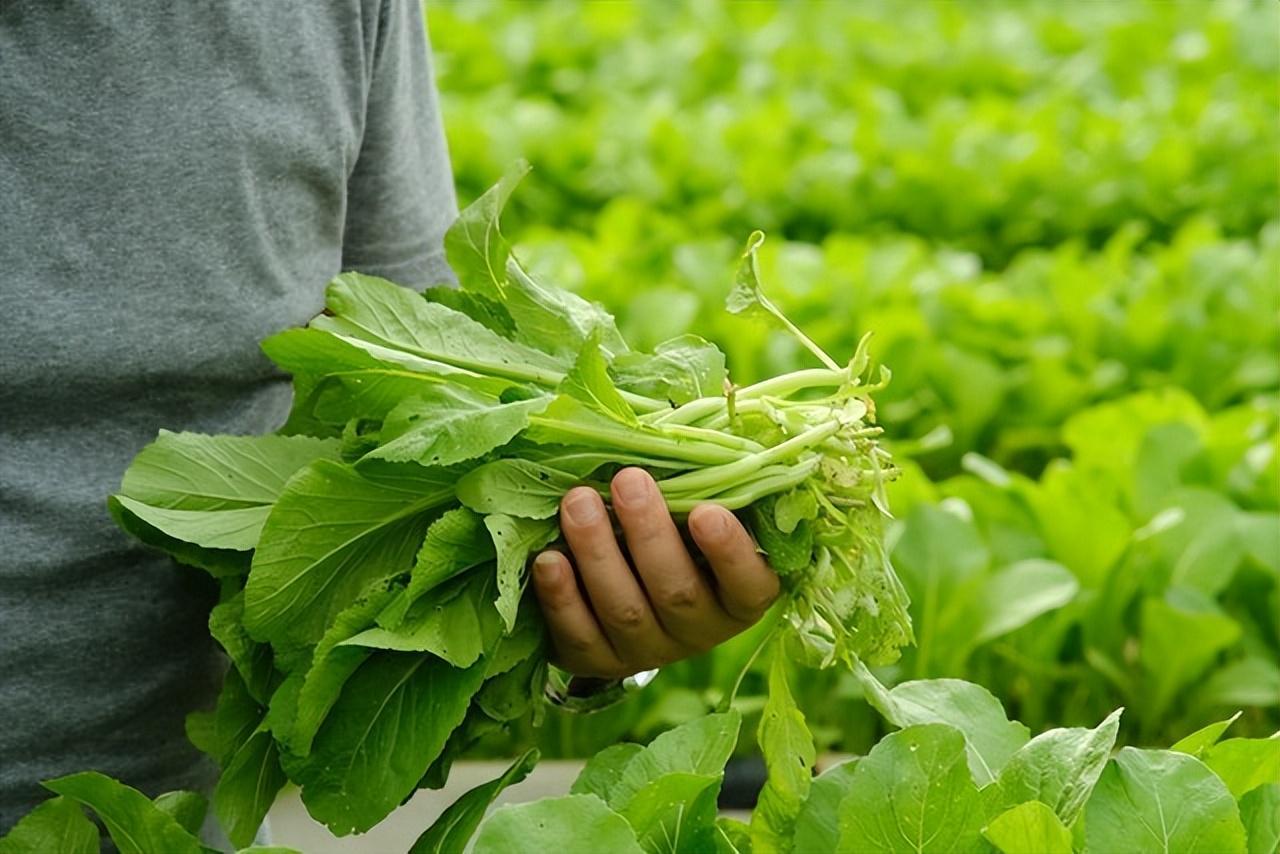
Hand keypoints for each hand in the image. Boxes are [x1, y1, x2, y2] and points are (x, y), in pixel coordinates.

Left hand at [531, 467, 779, 678]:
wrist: (633, 590)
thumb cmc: (677, 535)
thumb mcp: (700, 513)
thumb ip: (702, 488)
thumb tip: (687, 437)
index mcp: (738, 597)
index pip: (747, 583)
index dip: (729, 553)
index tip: (706, 511)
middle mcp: (697, 631)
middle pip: (676, 592)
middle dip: (649, 534)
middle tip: (628, 480)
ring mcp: (647, 651)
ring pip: (624, 610)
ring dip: (598, 553)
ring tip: (577, 501)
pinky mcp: (598, 660)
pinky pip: (579, 636)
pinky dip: (562, 598)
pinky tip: (548, 559)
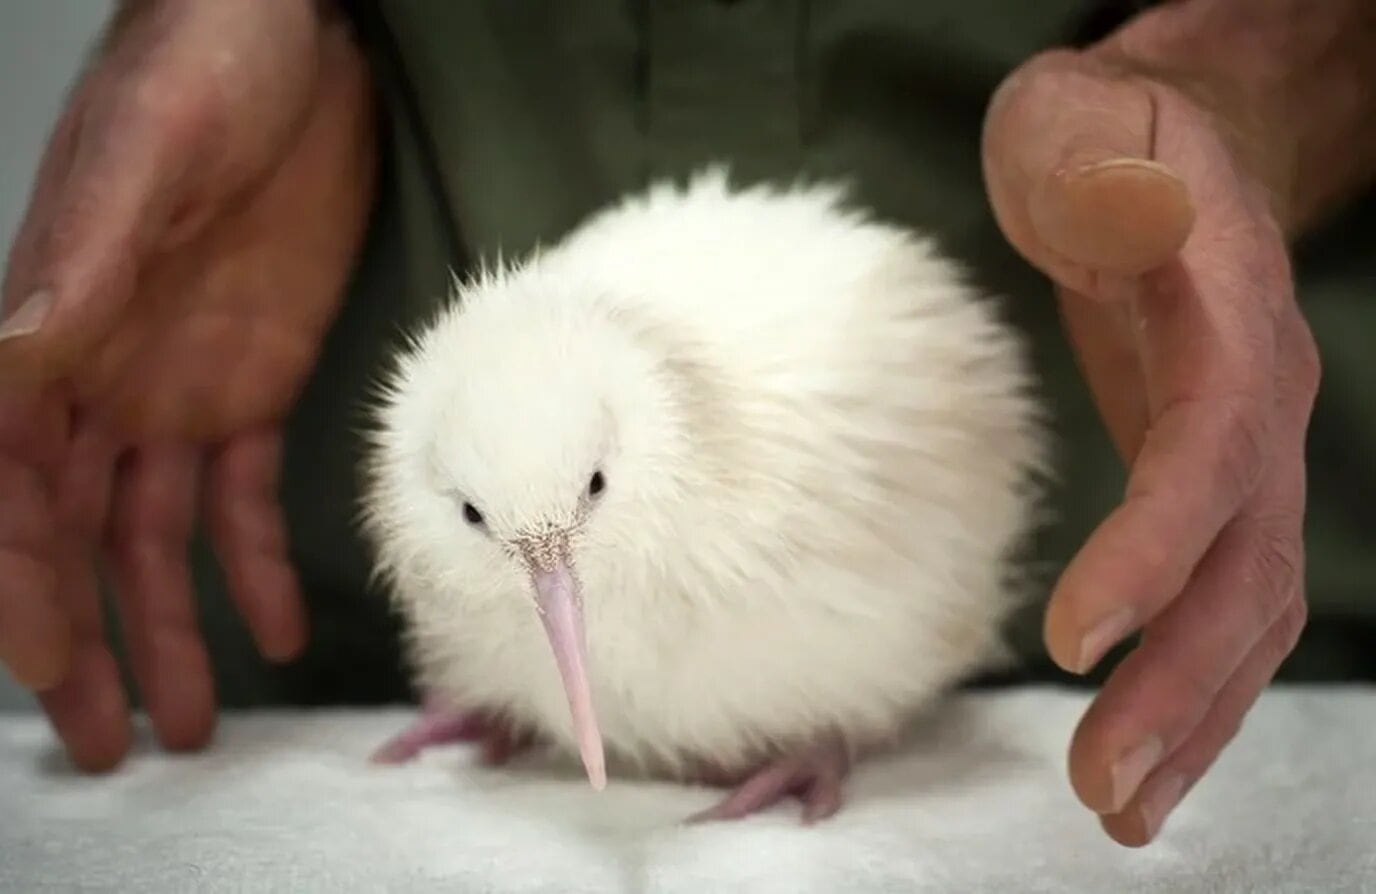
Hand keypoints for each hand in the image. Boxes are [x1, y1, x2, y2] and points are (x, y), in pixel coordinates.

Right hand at [0, 0, 375, 770]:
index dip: (21, 584)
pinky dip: (254, 563)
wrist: (292, 41)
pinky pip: (246, 494)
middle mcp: (106, 378)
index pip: (15, 488)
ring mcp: (179, 385)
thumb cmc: (202, 72)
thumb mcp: (142, 159)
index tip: (46, 669)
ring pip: (160, 534)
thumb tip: (18, 354)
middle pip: (81, 537)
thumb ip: (86, 263)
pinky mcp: (256, 380)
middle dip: (90, 637)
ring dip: (169, 625)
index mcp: (56, 334)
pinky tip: (272, 625)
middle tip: (112, 737)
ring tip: (191, 716)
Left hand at [981, 47, 1319, 844]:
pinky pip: (1222, 600)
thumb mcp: (1082, 120)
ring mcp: (1248, 448)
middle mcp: (1259, 396)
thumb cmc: (1102, 138)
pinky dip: (1189, 687)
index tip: (1075, 634)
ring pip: (1248, 606)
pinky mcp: (1215, 483)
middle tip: (1100, 784)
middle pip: (1246, 561)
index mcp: (1228, 313)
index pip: (1210, 447)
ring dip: (1190, 715)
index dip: (1156, 544)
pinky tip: (1142, 759)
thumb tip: (1126, 204)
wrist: (1165, 151)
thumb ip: (1099, 166)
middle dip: (1180, 682)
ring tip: (1118, 807)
────────────────────────────────────────
EXERCISE DIRECTIONS => Exact copy, no pictures: write out all the records above.

EXERCISE RESULT =>
Hand keypoints for each hand in the image. Boxes are [x1, y1, x2, y2] and points are (x, y), in pixel coordinates.

Left hand at [531, 467, 779, 678]:
wrist: (633, 590)
thumb cmc: (677, 535)
thumb mcp: (700, 513)
thumb ip: (702, 488)
thumb tip: (687, 437)
index mcp: (738, 597)
index pip: (747, 583)
index dip: (729, 553)
index tip: (706, 511)
middle mcp: (697, 631)
middle pip: (676, 592)
middle dip: (649, 534)
middle tip: (628, 480)
ring mcp: (647, 651)
ring pip: (624, 610)
ring dip: (598, 553)
ring tip: (577, 501)
pinky mcp: (598, 660)
pinky pip: (579, 636)
pinky dip: (562, 598)
pinky tip: (548, 559)
Hand keypoints for each hand in the image. Boxes are [x1, y1, x2, y2] and points are (x, y), in pixel coordinates.

Right hand at [0, 0, 375, 770]:
index dip: (21, 584)
pinky dip: (254, 563)
wrist: (292, 41)
pinky pip: (246, 494)
middle mcp: (106, 378)
index pip: (15, 488)
ring mcp: (179, 385)
thumb cmc: (202, 72)
thumb mcp: (142, 159)
index tip: (46, 669)
ring pip: (160, 534)
thumb tip: (18, 354)
middle pip: (81, 537)
thumb ip: (86, 263)
pinky mcp: (256, 380)
middle dip: (90, 637)
ring dip: (169, 625)
index mcp: (56, 334)
pinky tip: (272, 625)
middle tip: (112, 737)
ring tip: (191, 716)
Left hand at [981, 47, 1319, 844]:
pinky pip: (1222, 600)
thumb mcp: (1082, 120)
ring mcp: (1248, 448)
middle mcp: (1259, 396)
thumb cmc: (1102, 138)
pinky dip: (1189, 687)
index tip: (1075, 634)
ring pip: (1248, 606)
pinky mcp: (1215, 483)
middle tip: (1100, 784)
middle pip: (1246, 561)
index mcp: (1228, 313)
index pip: (1210, 447)
ring dip: (1190, 715)
index dip: (1156, 544)
pinky tip: (1142, 759)
thumb tip: (1126, 204)
wrist: (1165, 151)
thumb ip: (1099, 166)
middle dip: (1180, 682)
ring tip: (1118, 807)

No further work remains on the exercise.